All creatures great and small
Country Life UK|April 26, 2023
The story of St Francis of Assisi has captured the imagination of artists, musicians and poets for 800 years. Mary Miers discovers that the saint who befriended animals was also a radical reformer, whose teachings have a timely relevance
Mary Miers
All creatures great and small

PRESERVED on a splayed window in a small Kent church is a little-known image of St Francis made only a few decades after his death. This fragment in the chancel of Doddington parish church is unique among English 13thcentury wall paintings in that it depicts the saint with his stigmata. St Francis, wearing his emblematic habit and triple-knotted girdle, stands on bleeding feet with hands raised in prayer. Overhead is a wing of the celestial seraph, who is described as having hovered over him, ‘fiery as well as brilliant’, imprinting his body with the wounds of the crucified Christ. The unprecedented miracle, which was revealed on his death in 1226, elevated Francis into a Christ-like figure; he was canonised two years later.
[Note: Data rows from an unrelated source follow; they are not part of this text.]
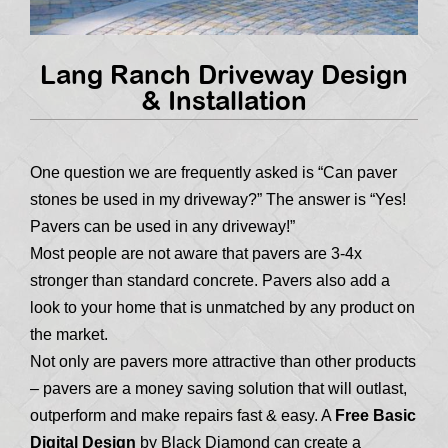
Lang Ranch Driveway Design
& Installation
One question we are frequently asked is “Can paver
stones be used in my driveway?” The answer is “Yes!
Pavers can be used in any driveway!”
Most people are not aware that pavers are 3-4x
stronger than standard concrete. Pavers also add a
look to your home that is unmatched by any product on
the market.
Not only are pavers more attractive than other products
– pavers are a money saving solution that will outlast,
outperform and make repairs fast & easy. A
Free Basic
Digital Design
by Black Diamond can create a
The Kent mural is testament to the saint’s early reach, together with drawings of the friar with his brothers made on the manuscript Chronica Maiora by Matthew Paris, a Benedictine monk at St Alban’s Abbey in Hertfordshire. It spread abroad even within his own lifetime—the first Franciscans to thrive outside Italy established a house in Canterbury in 1224 (the so-called Greyfriars). In the century following his death, the Franciscans fostered the cult of their founder through an astonishing body of panel and wall paintings that, paradoxically for one who renounced all earthly possessions, would play a formative role in the development of early-Renaissance art.